» Assignment: Below are some records; output exactly the lines from the line with "Нацеленные методы" to the line with "затрат вычислительных ресурсов.", both ends kept, and nothing more.

[Dataset records — start]

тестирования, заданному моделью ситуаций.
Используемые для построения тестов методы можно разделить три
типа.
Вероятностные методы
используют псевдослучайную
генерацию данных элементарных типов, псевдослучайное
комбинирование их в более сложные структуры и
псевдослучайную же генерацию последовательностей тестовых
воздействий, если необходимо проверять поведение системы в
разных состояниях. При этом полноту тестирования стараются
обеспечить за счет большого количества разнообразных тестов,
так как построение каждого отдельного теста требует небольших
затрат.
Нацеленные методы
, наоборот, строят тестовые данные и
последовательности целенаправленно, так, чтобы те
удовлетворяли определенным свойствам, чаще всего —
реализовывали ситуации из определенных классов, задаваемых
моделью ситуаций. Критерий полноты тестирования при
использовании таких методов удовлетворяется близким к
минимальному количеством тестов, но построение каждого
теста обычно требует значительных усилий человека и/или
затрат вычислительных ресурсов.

[Dataset records — finish]
[Dataset records — start]

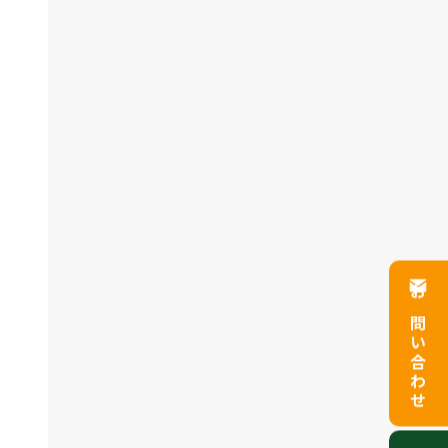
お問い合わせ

[Dataset records — finish]
[Dataset records — start]

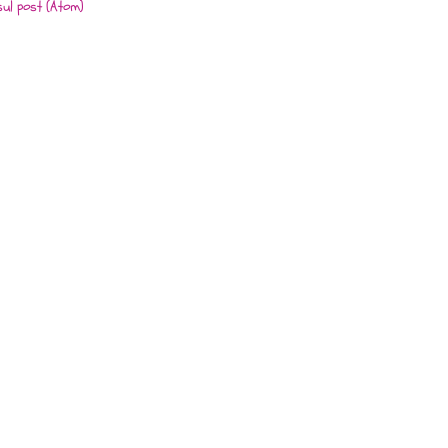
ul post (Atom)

[Dataset records — finish]

» Exercise result:
Нацеленные методы
, наоборот, строят тестовые данные и
последовательности целенаправленно, так, чтобы те
удовлетворяли определенным свойствам, чаще всего —
реализовывали ситуации из определенных классов, задаваемых
моделью ситуаций. Критерий полноты тестирования при
использовании таких методов удовлетворяется близким к
минимальному количеством тестов, но построение каждого
теста обычно требует значительных усилий человека и/или
затрат вычислительных ресурсов.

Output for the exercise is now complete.